The Analogy: Imagine a trampoline.

  • Old Way: You try to track every single grain of sand on the trampoline (too hard!) or you try to track every single air molecule (impossible!).
  • Fisale's Way: Fisale creates a "Magic Grid" (a net) that floats in the space between the air and the object.
    • This grid is special. It's not stuck to the air (Eulerian) and it's not stuck to the object (Lagrangian). It's Arbitrary.
    • The Trick: If the object bends, the grid bends with it. If the air rushes in, the grid stretches. It acts like a flexible, invisible skin that hugs both the fluid and the solid, keeping them connected.
    • Multiscale: Fisale uses two of these grids at once: a coarse one (like a wide-angle camera) to see the big picture, and a fine one (like a zoom lens) to see the tiny details where the bending happens.

2. The "Special Guest" (Explicit Interface Modeling)

The Analogy: A diplomatic summit.

  • In many AI models, the "Solid" and the "Fluid" sit at the same table and try to talk to each other directly. But they speak different languages! The solid talks about stress and strain; the fluid talks about pressure and velocity. They often misunderstand each other.
  • Fisale's Way: Fisale introduces a Third Party: The Interface.
    • It treats the boundary where the wind hits the wing as a distinct character with its own voice.
    • Instead of forcing the wind and the wing to talk directly, they both talk to the Interface. The Interface listens to the wind, tells the wing what to do, listens to the wing, and tells the wind how to flow.
    • This prevents the AI from getting confused about "who is who" when the shapes get messy.

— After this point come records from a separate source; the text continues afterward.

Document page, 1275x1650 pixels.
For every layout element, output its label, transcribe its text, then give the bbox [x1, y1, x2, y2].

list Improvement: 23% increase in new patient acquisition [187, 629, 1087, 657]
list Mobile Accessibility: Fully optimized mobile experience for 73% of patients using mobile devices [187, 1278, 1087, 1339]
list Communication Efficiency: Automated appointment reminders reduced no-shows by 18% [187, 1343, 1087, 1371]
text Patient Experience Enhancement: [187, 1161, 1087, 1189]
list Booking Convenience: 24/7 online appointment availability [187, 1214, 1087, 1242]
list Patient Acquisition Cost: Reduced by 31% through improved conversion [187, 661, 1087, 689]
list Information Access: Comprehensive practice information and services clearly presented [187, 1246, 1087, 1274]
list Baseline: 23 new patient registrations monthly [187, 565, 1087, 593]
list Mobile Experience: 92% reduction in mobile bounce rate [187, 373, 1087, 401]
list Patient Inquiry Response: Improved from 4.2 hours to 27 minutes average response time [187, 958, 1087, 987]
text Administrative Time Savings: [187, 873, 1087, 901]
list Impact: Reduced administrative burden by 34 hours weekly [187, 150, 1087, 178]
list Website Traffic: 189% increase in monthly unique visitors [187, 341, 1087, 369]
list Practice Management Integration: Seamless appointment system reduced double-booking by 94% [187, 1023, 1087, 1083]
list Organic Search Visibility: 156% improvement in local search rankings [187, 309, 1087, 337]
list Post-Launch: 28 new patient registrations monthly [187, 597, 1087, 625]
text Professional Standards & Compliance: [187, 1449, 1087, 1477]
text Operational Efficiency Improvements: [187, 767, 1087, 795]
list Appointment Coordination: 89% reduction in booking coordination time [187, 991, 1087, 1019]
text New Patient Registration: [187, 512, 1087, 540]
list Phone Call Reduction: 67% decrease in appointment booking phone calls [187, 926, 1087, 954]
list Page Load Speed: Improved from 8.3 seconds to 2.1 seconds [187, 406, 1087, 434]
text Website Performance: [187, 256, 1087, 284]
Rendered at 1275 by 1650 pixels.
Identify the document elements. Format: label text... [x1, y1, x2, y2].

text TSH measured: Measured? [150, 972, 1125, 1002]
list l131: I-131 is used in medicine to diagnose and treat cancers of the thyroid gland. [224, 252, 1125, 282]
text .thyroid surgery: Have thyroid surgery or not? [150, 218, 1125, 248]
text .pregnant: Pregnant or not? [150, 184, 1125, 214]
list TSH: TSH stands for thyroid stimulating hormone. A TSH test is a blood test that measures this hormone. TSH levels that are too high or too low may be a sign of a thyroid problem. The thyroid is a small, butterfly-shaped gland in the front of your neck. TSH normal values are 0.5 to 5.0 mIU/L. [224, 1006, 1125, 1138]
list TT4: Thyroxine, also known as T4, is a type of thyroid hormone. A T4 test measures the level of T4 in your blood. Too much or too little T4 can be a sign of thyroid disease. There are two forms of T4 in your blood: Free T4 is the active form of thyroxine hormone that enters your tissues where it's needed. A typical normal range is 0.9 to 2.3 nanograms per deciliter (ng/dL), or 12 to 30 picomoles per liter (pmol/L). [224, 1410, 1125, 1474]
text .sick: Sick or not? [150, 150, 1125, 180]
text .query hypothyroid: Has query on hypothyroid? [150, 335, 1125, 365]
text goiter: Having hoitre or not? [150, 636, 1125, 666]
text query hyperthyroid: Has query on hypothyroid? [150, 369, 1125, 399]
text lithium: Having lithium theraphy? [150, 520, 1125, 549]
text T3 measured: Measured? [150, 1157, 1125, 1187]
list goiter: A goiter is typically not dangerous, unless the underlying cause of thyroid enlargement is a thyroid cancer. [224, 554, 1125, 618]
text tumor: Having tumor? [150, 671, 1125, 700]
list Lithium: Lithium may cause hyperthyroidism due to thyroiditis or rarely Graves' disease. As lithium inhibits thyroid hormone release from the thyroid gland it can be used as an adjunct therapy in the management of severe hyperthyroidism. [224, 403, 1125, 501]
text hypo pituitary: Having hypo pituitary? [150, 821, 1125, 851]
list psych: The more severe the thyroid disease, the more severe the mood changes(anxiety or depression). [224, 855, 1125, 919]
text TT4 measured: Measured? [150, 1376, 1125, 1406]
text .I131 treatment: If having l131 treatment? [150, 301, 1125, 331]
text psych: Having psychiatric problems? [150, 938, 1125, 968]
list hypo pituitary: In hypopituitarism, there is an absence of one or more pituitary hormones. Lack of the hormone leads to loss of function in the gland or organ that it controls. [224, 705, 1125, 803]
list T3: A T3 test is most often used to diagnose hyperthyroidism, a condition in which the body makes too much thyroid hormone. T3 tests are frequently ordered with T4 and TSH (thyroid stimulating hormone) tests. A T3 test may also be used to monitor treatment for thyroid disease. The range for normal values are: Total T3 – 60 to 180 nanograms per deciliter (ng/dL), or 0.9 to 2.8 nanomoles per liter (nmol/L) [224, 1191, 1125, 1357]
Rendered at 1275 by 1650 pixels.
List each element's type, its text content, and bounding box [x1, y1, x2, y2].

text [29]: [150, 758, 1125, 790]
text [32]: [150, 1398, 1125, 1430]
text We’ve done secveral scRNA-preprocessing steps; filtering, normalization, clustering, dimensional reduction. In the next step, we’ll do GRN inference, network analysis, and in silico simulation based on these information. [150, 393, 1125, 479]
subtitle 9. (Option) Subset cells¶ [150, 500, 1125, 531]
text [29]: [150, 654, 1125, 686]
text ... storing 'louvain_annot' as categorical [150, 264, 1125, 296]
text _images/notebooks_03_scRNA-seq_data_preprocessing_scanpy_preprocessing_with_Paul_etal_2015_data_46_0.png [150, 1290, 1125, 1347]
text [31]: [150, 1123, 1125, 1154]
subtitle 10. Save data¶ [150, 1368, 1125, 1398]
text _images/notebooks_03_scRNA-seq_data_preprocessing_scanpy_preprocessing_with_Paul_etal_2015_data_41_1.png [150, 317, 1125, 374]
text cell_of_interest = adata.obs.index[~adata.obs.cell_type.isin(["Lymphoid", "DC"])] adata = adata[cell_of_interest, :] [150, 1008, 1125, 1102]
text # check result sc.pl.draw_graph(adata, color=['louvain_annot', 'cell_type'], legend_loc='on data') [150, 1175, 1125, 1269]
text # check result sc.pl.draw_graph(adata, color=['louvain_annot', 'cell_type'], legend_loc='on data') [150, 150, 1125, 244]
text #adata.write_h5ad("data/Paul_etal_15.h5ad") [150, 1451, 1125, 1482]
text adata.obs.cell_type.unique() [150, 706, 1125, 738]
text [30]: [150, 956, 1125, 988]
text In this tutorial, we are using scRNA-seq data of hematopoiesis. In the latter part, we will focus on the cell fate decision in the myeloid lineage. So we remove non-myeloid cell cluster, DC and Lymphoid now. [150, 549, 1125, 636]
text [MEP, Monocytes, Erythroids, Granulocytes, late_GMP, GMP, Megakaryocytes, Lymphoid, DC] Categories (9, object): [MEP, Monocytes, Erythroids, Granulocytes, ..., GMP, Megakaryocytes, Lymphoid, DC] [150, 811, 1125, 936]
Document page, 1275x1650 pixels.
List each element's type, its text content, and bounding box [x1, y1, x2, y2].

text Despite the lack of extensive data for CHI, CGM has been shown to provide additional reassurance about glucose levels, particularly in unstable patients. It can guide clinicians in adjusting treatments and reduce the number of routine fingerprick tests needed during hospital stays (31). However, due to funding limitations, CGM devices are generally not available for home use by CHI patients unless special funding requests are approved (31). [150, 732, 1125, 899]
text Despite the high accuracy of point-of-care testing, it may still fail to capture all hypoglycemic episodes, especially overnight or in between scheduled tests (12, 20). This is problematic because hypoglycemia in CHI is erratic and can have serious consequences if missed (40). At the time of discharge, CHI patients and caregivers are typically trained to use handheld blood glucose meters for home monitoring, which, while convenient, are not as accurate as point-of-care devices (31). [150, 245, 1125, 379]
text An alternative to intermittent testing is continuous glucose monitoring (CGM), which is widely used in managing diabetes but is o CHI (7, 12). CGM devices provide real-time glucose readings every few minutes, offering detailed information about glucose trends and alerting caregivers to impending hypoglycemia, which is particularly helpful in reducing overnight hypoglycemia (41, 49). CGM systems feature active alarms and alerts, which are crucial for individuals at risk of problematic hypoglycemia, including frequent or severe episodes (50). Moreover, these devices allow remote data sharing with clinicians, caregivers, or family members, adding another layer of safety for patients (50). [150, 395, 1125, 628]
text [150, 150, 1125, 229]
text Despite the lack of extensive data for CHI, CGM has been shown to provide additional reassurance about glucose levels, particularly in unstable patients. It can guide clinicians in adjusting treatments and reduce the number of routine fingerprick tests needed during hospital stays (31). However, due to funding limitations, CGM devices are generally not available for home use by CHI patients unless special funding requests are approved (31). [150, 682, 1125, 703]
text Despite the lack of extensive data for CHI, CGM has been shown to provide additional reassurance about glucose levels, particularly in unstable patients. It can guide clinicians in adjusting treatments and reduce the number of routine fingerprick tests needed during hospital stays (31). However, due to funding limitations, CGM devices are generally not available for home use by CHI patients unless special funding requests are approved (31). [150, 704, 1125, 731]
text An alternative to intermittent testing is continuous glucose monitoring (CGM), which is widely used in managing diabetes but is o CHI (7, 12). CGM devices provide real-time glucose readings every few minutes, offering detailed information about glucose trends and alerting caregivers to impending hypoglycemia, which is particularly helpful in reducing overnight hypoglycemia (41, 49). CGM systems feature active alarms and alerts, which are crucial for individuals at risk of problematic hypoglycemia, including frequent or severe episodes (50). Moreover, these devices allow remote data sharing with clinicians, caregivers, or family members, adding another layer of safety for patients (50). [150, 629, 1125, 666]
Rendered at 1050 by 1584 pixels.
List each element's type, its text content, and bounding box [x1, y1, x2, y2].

3. The "Step-by-Step" Dance (Partitioned Coupling)

The Analogy: Learning a complex dance routine.

  • Old Way (Monolithic): The AI tries to learn the entire dance in one giant leap. "Move left, spin, jump, twist!" It often trips over its own feet.
  • Fisale's Way (Partitioned): The AI breaks the dance into small, manageable steps.
    1. Step 1: The wind pushes the wing. (Update the solid).
    2. Step 2: The wing moves, so the grid shifts. (Update the grid).
    3. Step 3: The new grid shape changes how the wind flows. (Update the fluid).
    4. Step 4: The wind and wing check in with the Interface to make sure they agree. (Update the interface).
    • It repeats these small steps over and over (iteratively). This allows the AI to handle complex, non-linear movements without getting overwhelmed.

🏆 Why It Matters (The Results)

The authors tested Fisale on three tough real-world scenarios:

  1. Oscillating Beam: A flexible beam in a river that vibrates wildly.
  2. Venous Valve: A heart valve opening and closing (very tricky because it touches itself!).
  3. Flexible Wing: An airplane wing bending under wind pressure.

The Outcome:
Fisale beat almost every other AI model.

  • It predicted the shape of the bending wing more accurately.
  • It didn't crash when the heart valve closed tightly.
  • It could even guess what would happen in wind conditions it had never seen before (generalization).

💡 The Takeaway

Think of Fisale as a translator and a choreographer rolled into one.

  • It uses a flexible grid to keep the fluid and solid connected.
  • It gives the boundary its own voice so nothing gets lost in translation.
  • It breaks the problem into small steps so it can learn the complex dance of nature without tripping.

This means we can now use AI to design better airplanes, safer bridges, and even better medical devices, all by simulating how things bend and flow together in a way that was previously too difficult for computers to handle.